Open
Description
Description
With large numbers of validators and heavy disk congestion, we've observed the slashing protection database timing out with errors like this:
: Nov 16 00:50:31.056 INFO Successfully published attestation type: unaggregated, slot: 39850, committee_index: 2, head_block: 0x3bd75ebc65de718b36911eaab7dad3a9ef7ca44c7ba03d32c7092195c43bcf43, service: attestation
: Nov 16 00:50:32.838 CRIT Not signing slashable block error: SQLPoolError("Error(None)")
: Nov 16 00:50:32.838 CRIT Error whilst producing block message: Unable to sign block, service: block
The default timeout is 5 seconds.
Presently, we sign attestations one at a time and broadcast them, which means that each attester requires a new SQLite database transaction.

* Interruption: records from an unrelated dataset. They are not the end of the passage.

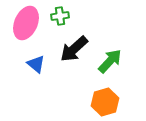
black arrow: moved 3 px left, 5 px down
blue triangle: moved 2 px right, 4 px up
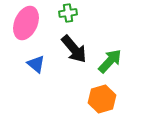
green cross: moved 8 px right, 3 px up
black arrow: rotated 88 degrees counterclockwise
orange hexagon: moved 3 px left, 3 px up
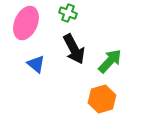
green cross: rotated 30 degrees clockwise
black arrow: rotated 12 degrees clockwise
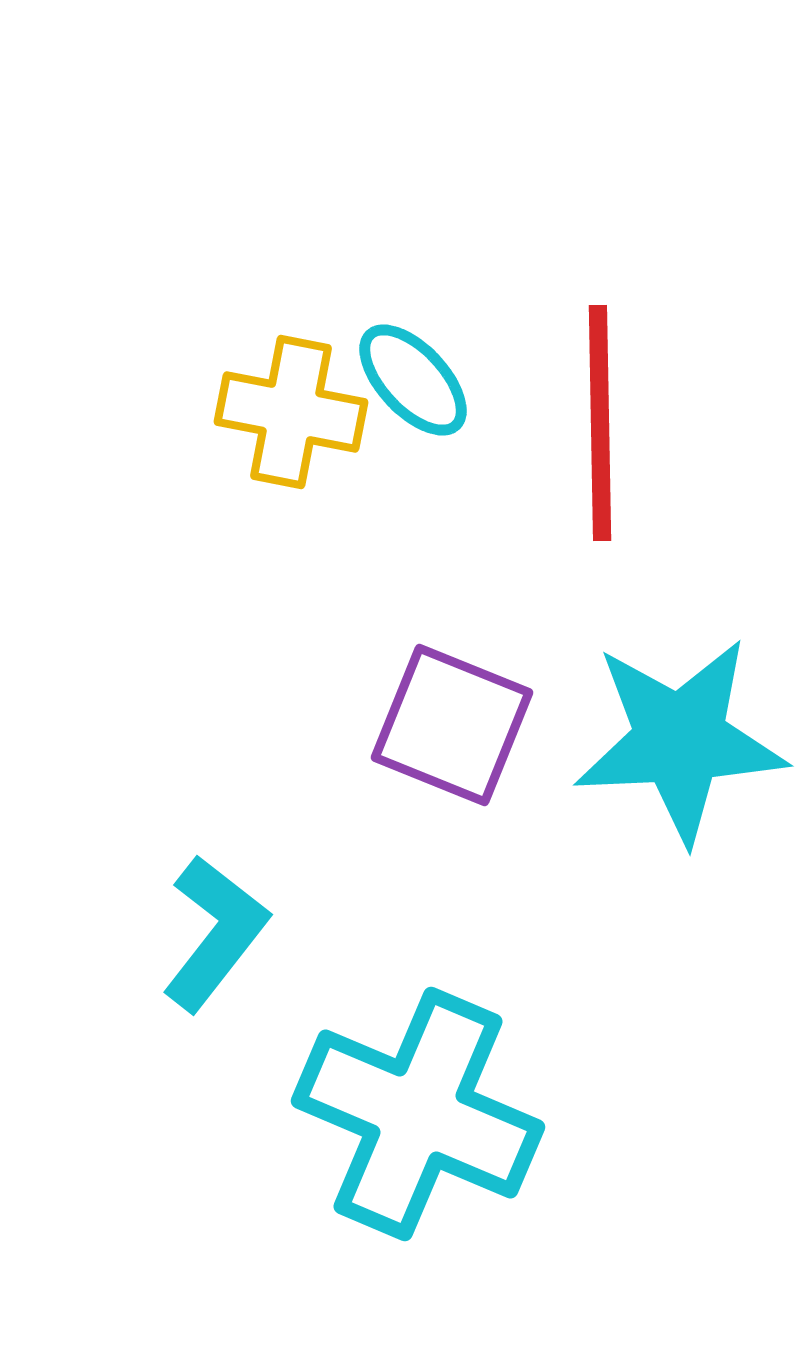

https://github.com/sigp/lighthouse/blob/master/validator_client/src/attestation_service.rs#L332-L404
To alleviate the congestion slightly, we could switch to an algorithm like:
- Begin an SQLite transaction
txn
- Check and sign all attestations as part of
txn
- Commit
txn
- Broadcast attestations
That way we preserve the property that an attestation is only broadcast if its signature has been persisted to disk (which is crash-safe). Broadcasting after each check but before the transaction commits would violate this property.
Version
Lighthouse v0.3.4